The decision comes as Meta is pursuing greater efficiency and supporting new investments across its business. Its capital expenditures this year are expected to balloon to as much as $135 billion, fueled by AI-related infrastructure spending and employee compensation.

“The majority of expense growth will be driven by infrastructure costs, which include third-party cloud spend, higher depreciation, and higher infrastructure operating expenses,” Zuckerberg said in a conference call with analysts on Jan. 31.
“The second largest contributor to total expense growth is compensation driven by investments in technical talent. This includes 2026 hires to support our priority areas, particularly AI, as well as a full year of expenses from 2025 hires.”
Shares of the Facebook parent companies have been resilient this year, rising 4 percent.
Nike’s ‘Win Now’ Layoffs
Meanwhile, Nike unveiled a new round of job cuts as part of the shoemaker’s “Win Now” turnaround strategy.
In an April 23 note to staff, COO Venkatesh Alagirisamy said Nike’s decision will impact 1,400 employees across North America, Asia, and Europe—representing less than 2 percent of its total global headcount.
“Collectively, these changes will result in a reduction of approximately 1,400 roles in global operations, with the majority in technology,” Alagirisamy wrote. “These reductions are very hard for the teammates directly affected and for the teams around them, too.”
This is not a new direction but rather “the next phase of the work already underway,” Alagirisamy added.
Nike has been on a job-cutting spree over the past year.
In January, the apparel giant announced 775 layoffs, most of which occurred at its U.S.-based distribution centers.

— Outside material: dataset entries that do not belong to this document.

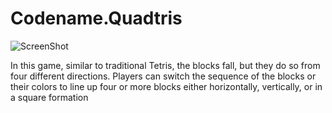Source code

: # Codename.Quadtris

![ScreenShot](http://lostsidedead.biz/quadtris/quadtris-1.png "screenshot")

In this game, similar to traditional Tetris, the blocks fall, but they do so from four different directions. Players can switch the sequence of the blocks or their colors to line up four or more blocks either horizontally, vertically, or in a square formation
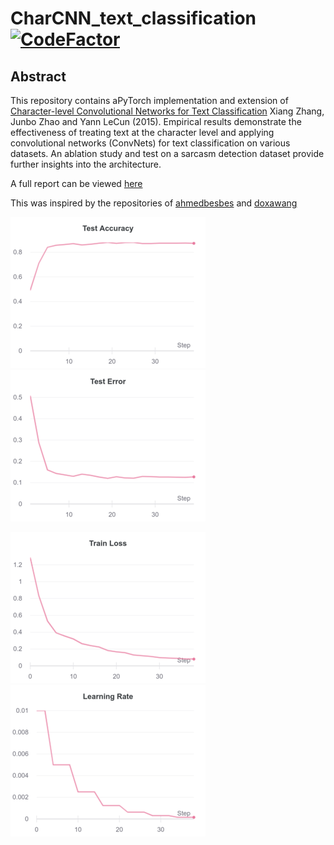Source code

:# CharCNN_text_classification [![CodeFactor](https://www.codefactor.io/repository/github/sridhar98/charcnn_text_classification/badge/master)](https://www.codefactor.io/repository/github/sridhar98/charcnn_text_classification/overview/master)

## Abstract
This repository contains aPyTorch implementation 
and extension of [Character-level Convolutional 
Networks for Text Classification](https://arxiv.org/abs/1509.01626)
Xiang Zhang, Junbo Zhao and Yann LeCun (2015). 
Empirical results demonstrate the effectiveness of treating
text at the character level and applying convolutional networks
(ConvNets) for text classification on various datasets. An ablation
study and test on a sarcasm detection dataset provide further 
insights into the architecture.

A full report can be viewed [here](https://drive.google.com/file/d/1ilfopgpYNxK10ycsw8axWQM8AVpTAmQS/view?usp=sharing)


This was inspired by the repositories of [ahmedbesbes](https://github.com/ahmedbesbes/character-based-cnn) and [doxawang](https://github.com/doxawang/char-cnn-text-classification-pytorch)

![test accuracy](https://raw.githubusercontent.com/Sridhar98/CharCNN_text_classification/master/test_acc.png "Test Accuracy") ![test error](https://raw.githubusercontent.com/Sridhar98/CharCNN_text_classification/master/test_err.png "Test Error")

![train loss](https://raw.githubusercontent.com/Sridhar98/CharCNN_text_classification/master/train_loss.png "Train Loss") ![learning rate](https://raw.githubusercontent.com/Sridhar98/CharCNN_text_classification/master/lr.png "Learning Rate")

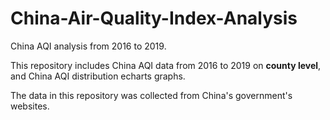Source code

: # China-Air-Quality-Index-Analysis
China AQI analysis from 2016 to 2019.

This repository includes China AQI data from 2016 to 2019 on **county level**, and China AQI distribution echarts graphs.

The data in this repository was collected from China's government's websites.
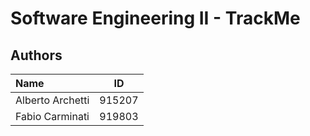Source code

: # Software Engineering II - TrackMe

## Authors

|**Name**|**ID**|
|:---|:---:|
|Alberto Archetti|915207|
|Fabio Carminati|919803|
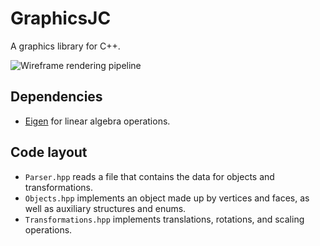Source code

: # GraphicsJC
A graphics library for C++.

![Wireframe rendering pipeline](https://github.com/Julio-Arroyo/GraphicsJC/blob/main/img/scene_bunny1_high_res.png?raw=true)

## Dependencies
- [Eigen](http://eigen.tuxfamily.org/index.php?title=Main_Page) for linear algebra operations.

## Code layout
- `Parser.hpp` reads a file that contains the data for objects and transformations.
- `Objects.hpp` implements an object made up by vertices and faces, as well as auxiliary structures and enums.
- `Transformations.hpp` implements translations, rotations, and scaling operations.
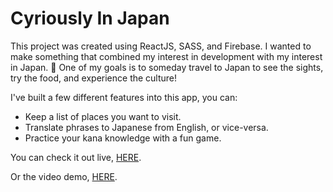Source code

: # Cyriously In Japan

This project was created using ReactJS, SASS, and Firebase. 
I wanted to make something that combined my interest in development with my interest in Japan. 🎌
One of my goals is to someday travel to Japan to see the sights, try the food, and experience the culture!

I've built a few different features into this app, you can:
- Keep a list of places you want to visit.
- Translate phrases to Japanese from English, or vice-versa.
- Practice your kana knowledge with a fun game.

You can check it out live, [HERE](https://cyriouslyinjapan.com/).

Or the video demo, [HERE](https://youtu.be/ogK2R8gyI98).
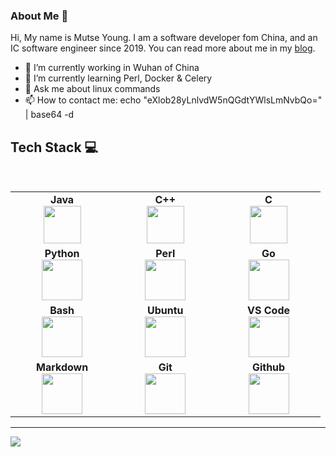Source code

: ### About Me 👋

Hi, My name is Mutse Young. I am a software developer fom China, and an IC software engineer since 2019. You can read more about me in my [blog](http://mutse.github.io/about/).

- 🔭 I’m currently working in Wuhan of China
- 🌱 I’m currently learning Perl, Docker & Celery
- 💬 Ask me about linux commands
- 📫 How to contact me: echo "eXlob28yLnlvdW5nQGdtYWlsLmNvbQo=" | base64 -d

## Tech Stack :computer:

<br>
<table>
<tbody>
 <tr>
<td align="center" width="20%">
<span><b><center>Java</center></b></span> 
<img height=60px src="https://cdn.svgporn.com/logos/java.svg"> 
</td>

<td align="center" width="20%">
<span><b><center>C++</center></b></span> 
<img height=60px src="https://cdn.svgporn.com/logos/c-plusplus.svg"> 
</td>

<td align="center" width="20%">
<span><b><center>C</center></b></span> 
<img height=60px src="https://cdn.svgporn.com/logos/c.svg"> 
</td>
</tr>

<tr>
<td align="center" width="20%">
<span><b><center>Python</center></b></span> 
<img height=65px src="https://cdn.svgporn.com/logos/python.svg"> 
</td>

<td align="center" width="20%">
<span><b><center>Perl</center></b></span> 
<img height=65px src="https://cdn.svgporn.com/logos/perl.svg"> 
</td>

<td align="center" width="20%">
<span><b><center>Go</center></b></span> 
<img height=65px src="https://cdn.svgporn.com/logos/go.svg"> 
</td>
</tr>

<tr>
<td align="center" width="20%">
<span><b><center>Bash</center></b></span> 
<img height=65px src="https://img.icons8.com/bubbles/2x/console.png"> 
</td>

<td align="center" width="20%">
<span><b><center>Ubuntu</center></b></span> 
<img height=65px src="https://cdn.svgporn.com/logos/ubuntu.svg"> 
</td>

<td align="center" width="20%">
<span><b><center>VS Code</center></b></span> 
<img height=65px src="https://cdn.svgporn.com/logos/visual-studio-code.svg"> 
</td>
</tr>

<tr>
<td align="center" width="20%">
<span><b><center>Markdown</center></b></span> 
<img height=65px src="https://cdn.svgporn.com/logos/markdown.svg"> 
</td>

<td align="center" width="20%">
<span><b><center>Git</center></b></span> 
<img height=65px src="https://cdn.svgporn.com/logos/git-icon.svg"> 
</td>
 
<td align="center" width="20%">
<span><b><center>Github</center></b></span> 
<img height=65px src="https://cdn.svgporn.com/logos/github-icon.svg"> 
</td>
</tr>

</tbody>
</table>

---

<p align ="left">
<img src="https://github-readme-stats.vercel.app/api?username=madelcw&show_icons=true&title_color=00ffff&text_color=33ff33&bg_color=333333&icon_color=ffff4d")
</p>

Last summer, Nike said it would terminate less than 1 percent of its corporate staff.
While this is a part of efforts to transform its technology team and alter its supply chain, the retailer is also expecting shrinking demand, particularly in China.
“We’re planning for modest growth in North America even as we continue to lap the value liquidation that we’ve been doing this year. That’s going to be offset by headwinds in Greater China,” Matthew Friend, executive vice president and CFO at Nike, said in a March 31 earnings call with analysts.
Nike’s stock has been hammered this year, falling 29 percent to its lowest level in more than a decade.